Oil prices whizzed higher this afternoon, leaving them set to clock their biggest monthly gain in seven years.
It comes as both the US and global benchmarks hit their highest level this year, trading at $46.27 and $48.30 per barrel respectively.
The weak dollar and falling US production helped offset concerns over a lingering glut of the black stuff.
Investment bank Jefferies said the market "is coming into better balance" and will flip into undersupply in the second half of the year.
But others have warned the recent rally is driven by investors betting on the oil market, rather than any actual improvements to the underlying imbalance.
"The issue is that we haven't seen price rallies ... correlate with fundamentals," said Hamza Khan, senior commodity strategist at ING.
"The fundamentals - high stocks, high production - haven't changed."
Deutsche Bank added that a looming rise in production by the Organisation of the Petroleum Exporting Countries could cap recent gains.
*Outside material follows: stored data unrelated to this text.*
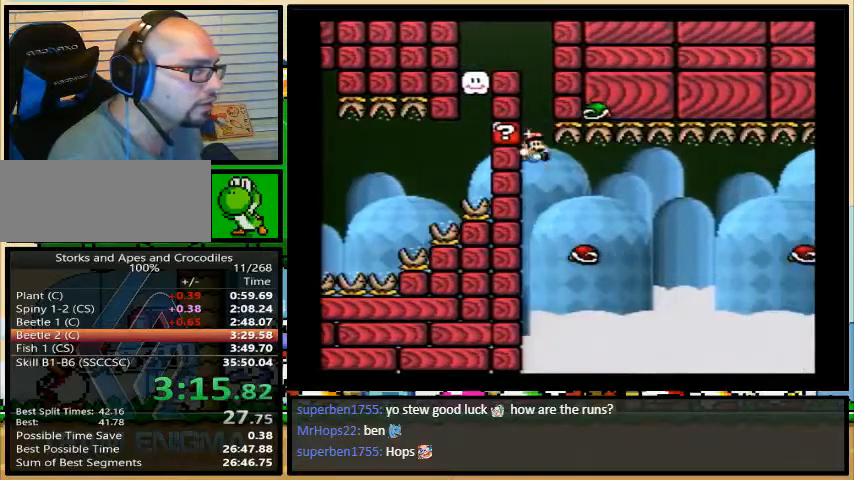
Gameplay with a controller (Nintendo layout); each line is a JSON object with the inputs held at the frame after it. "events" lists button and stick changes between this image and that frame as [ms after this image, input, new state], when the widget could be followed in between. Not read: L3 R3.
{"buttons": ["A", "Y", "DPAD_RIGHT"], "events": [[33, "A", "down"], [100, "A", "up"], [233, "A", "down"]]}
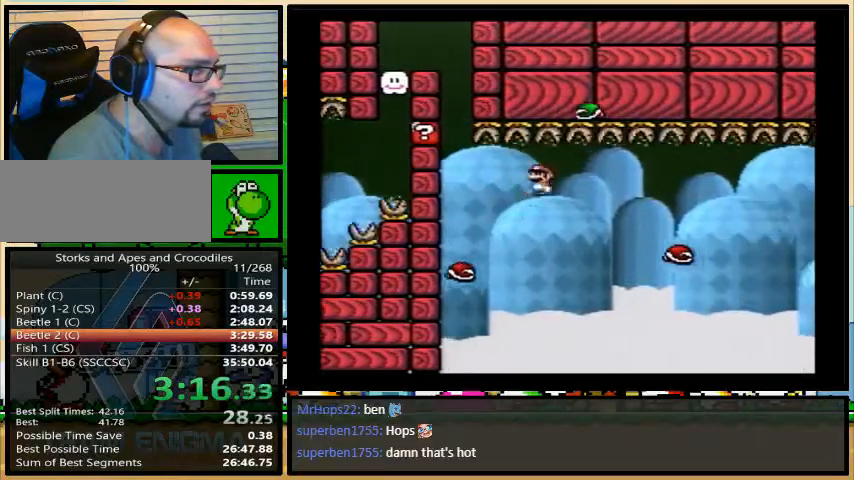
{"buttons": ["A", "Y", "DPAD_RIGHT"], "events": [[33, "A", "up"], [233, "A", "down"], [300, "A", "up"], [400, "A", "down"]]}
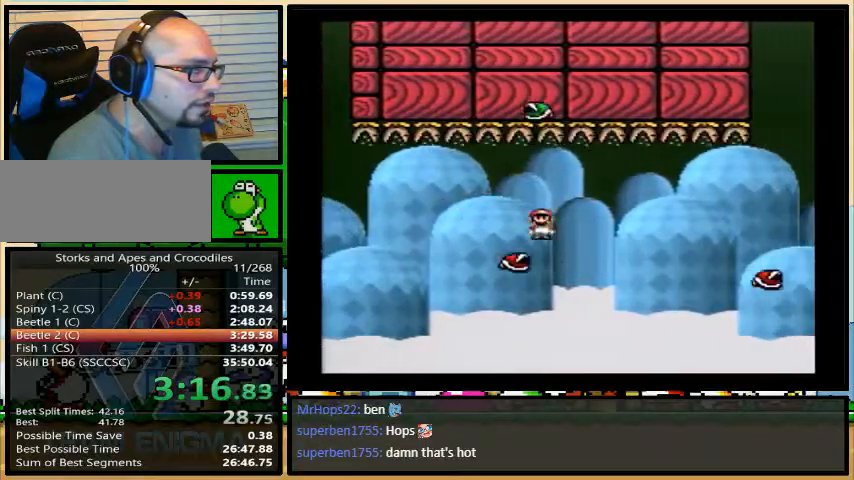
{"buttons": ["B", "Y", "DPAD_RIGHT"], "events": [[367, "A", "up"], [467, "B", "down"]]}
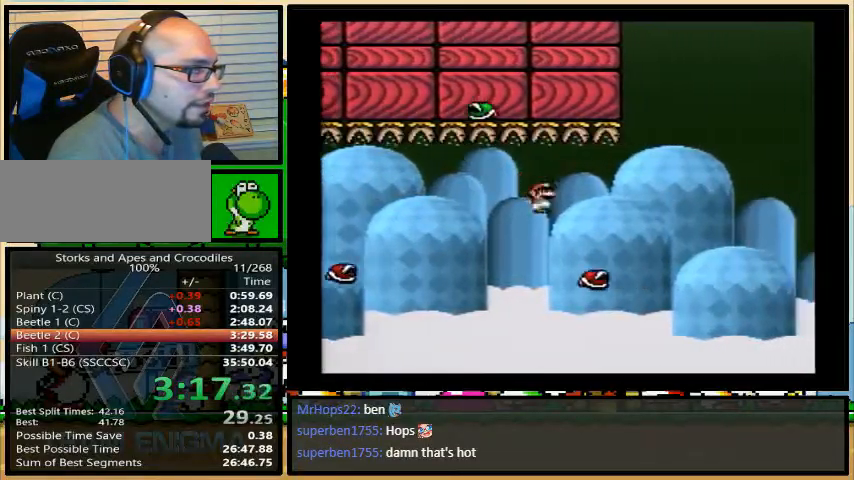
{"buttons": ["B", "Y", "DPAD_RIGHT"], "events": []}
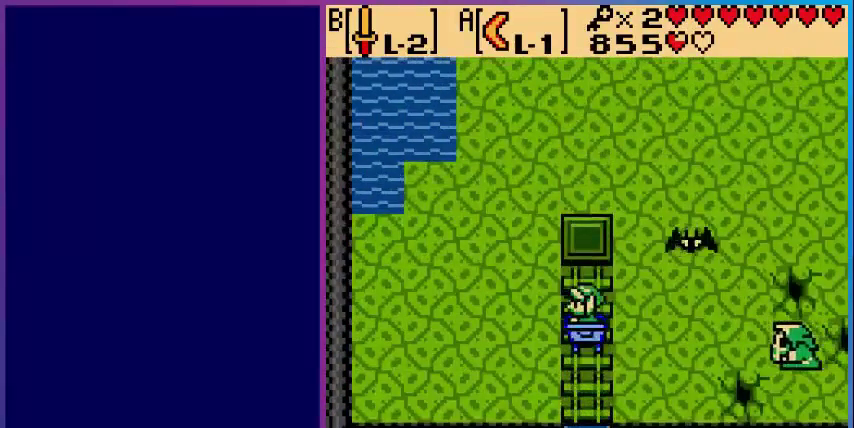
Gameplay with a controller (Nintendo layout); each line is a JSON object with the inputs held at the frame after it. "events" lists button and stick changes between this image and that frame as [ms after this image, input, new state], when the widget could be followed in between. Not read: L3 R3.
{"buttons": [], "events": [[160, "DPAD_RIGHT", "down"], [280, "B", "down"], [280, "DPAD_RIGHT", "up"], [400, "B", "up"]]}
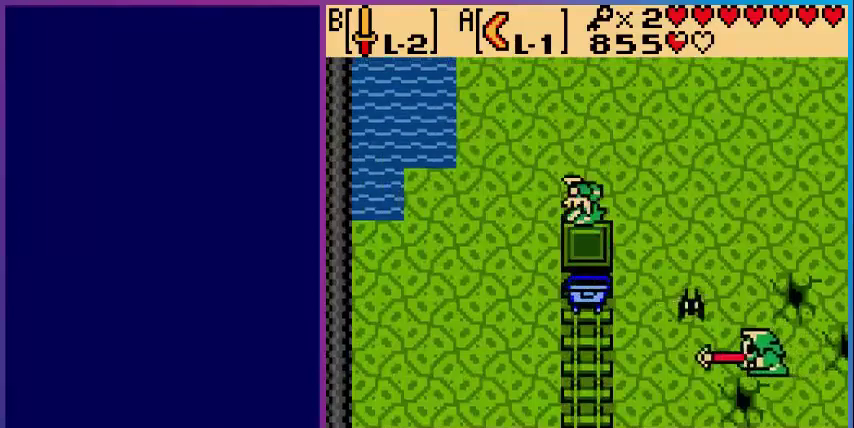
{"buttons": ["DPAD_UP", "DPAD_RIGHT"], "events": [[80, "DPAD_RIGHT", "down"], [280, "DPAD_UP", "down"]]}
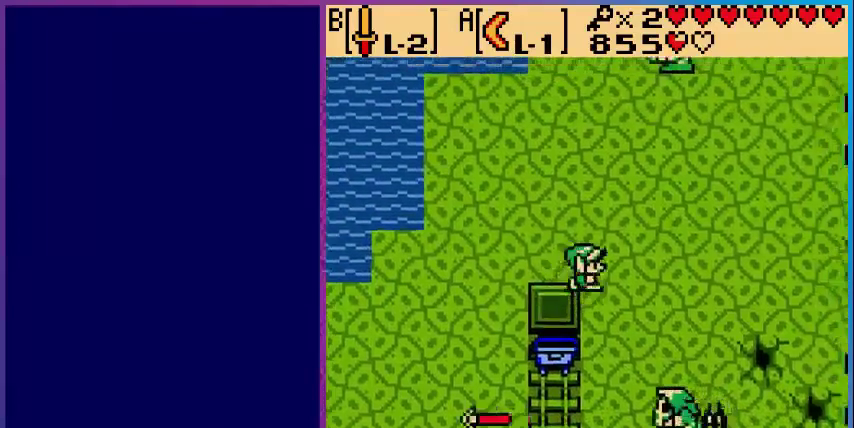
{"buttons": ["DPAD_RIGHT"], "events": [[400, "DPAD_UP", "up"]]}
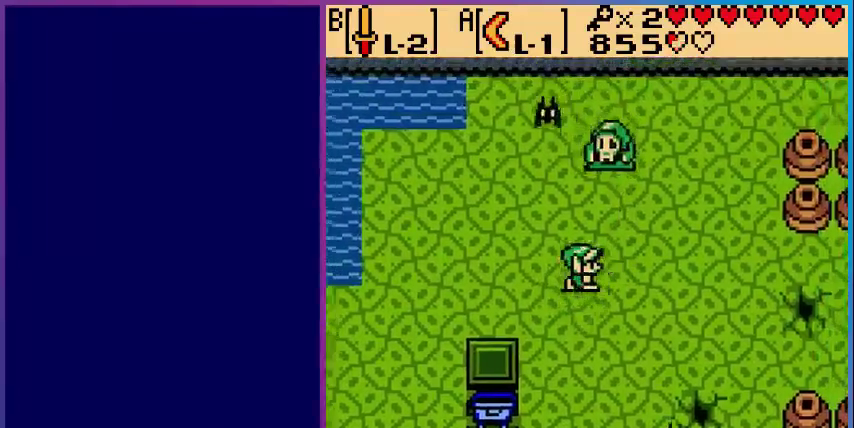
{"buttons": ["DPAD_DOWN", "DPAD_RIGHT"], "events": [[440, "DPAD_DOWN", "down"]]}
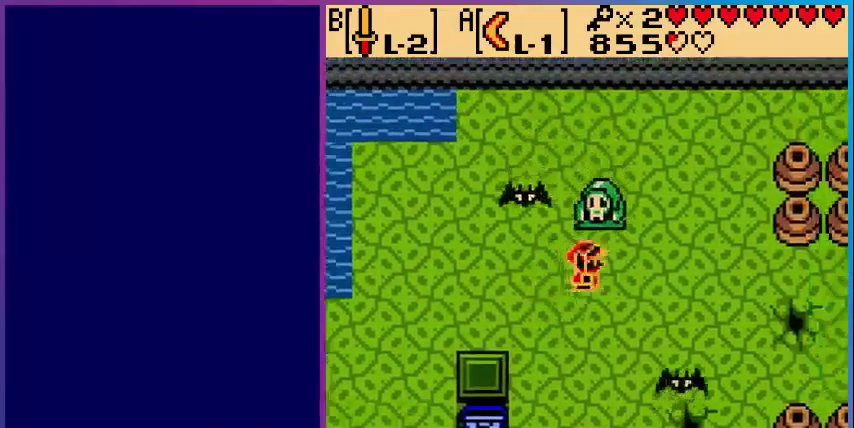
{"buttons": ["B", "DPAD_RIGHT"], "events": [[400, "B", "down"], [440, "DPAD_DOWN", "up"]]}
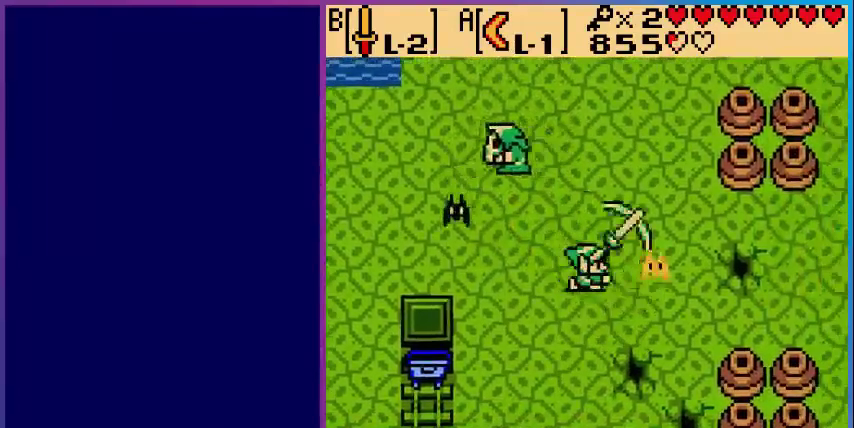
{"buttons": ["DPAD_DOWN", "DPAD_RIGHT"], "events": [[80, "B", "up"], [360, "DPAD_DOWN", "down"]]}
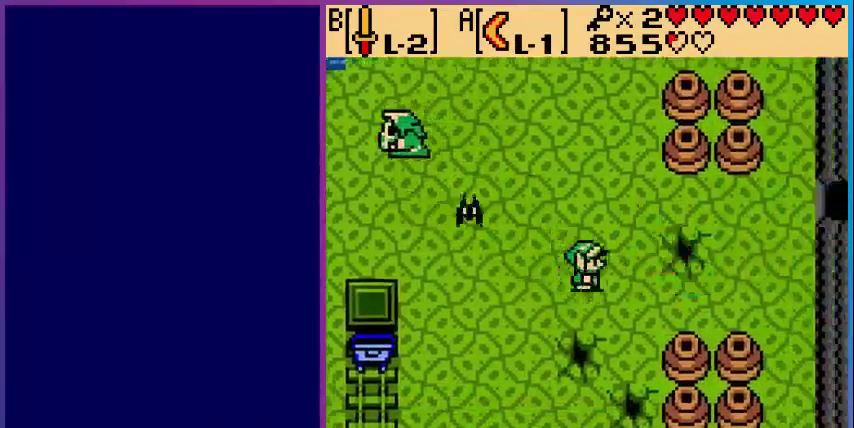
{"buttons": ["DPAD_RIGHT"], "events": [[200, "DPAD_DOWN", "up"]]}
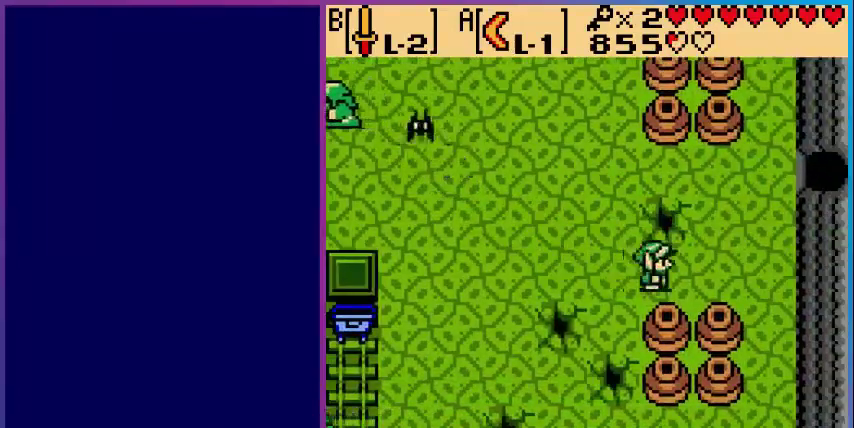
{"buttons": ["DPAD_LEFT"], "events": [[280, "DPAD_LEFT", "down"], [280, "DPAD_RIGHT", "up"]]}
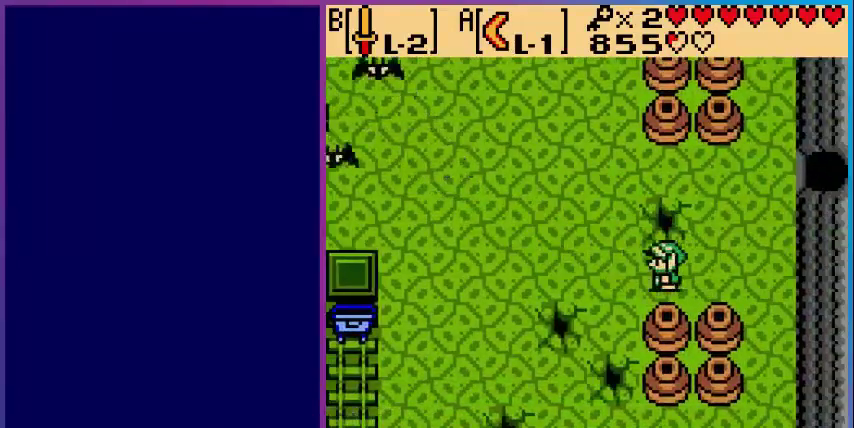
{"buttons": ["DPAD_LEFT"], "events": []}
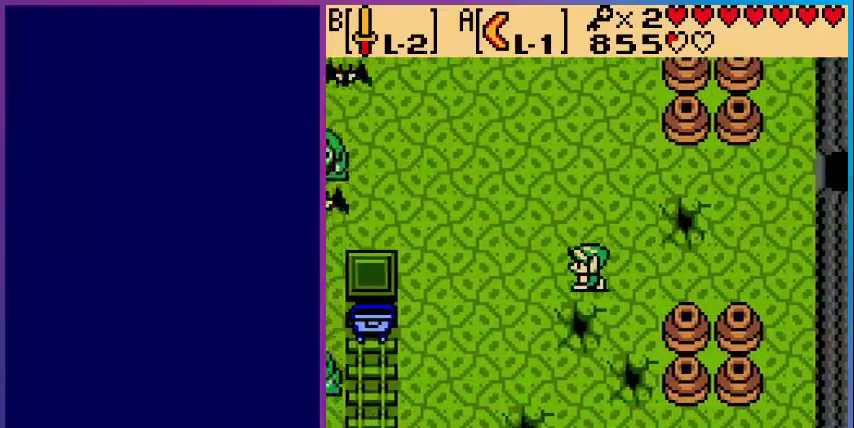
{"buttons": ["DPAD_LEFT"], "events": []}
Iran, Iraq, Nigeria and the United Arab Emirates are all expected to ramp up production.
But Bank of America cautioned "non-Opec oil supply is indeed hanging off a cliff", and predicted global output will shrink on an annual basis in April or May for the first time since 2013.
There are also concerns recession-stricken Venezuela will struggle to keep its oil pumps running, leading to a decline in production.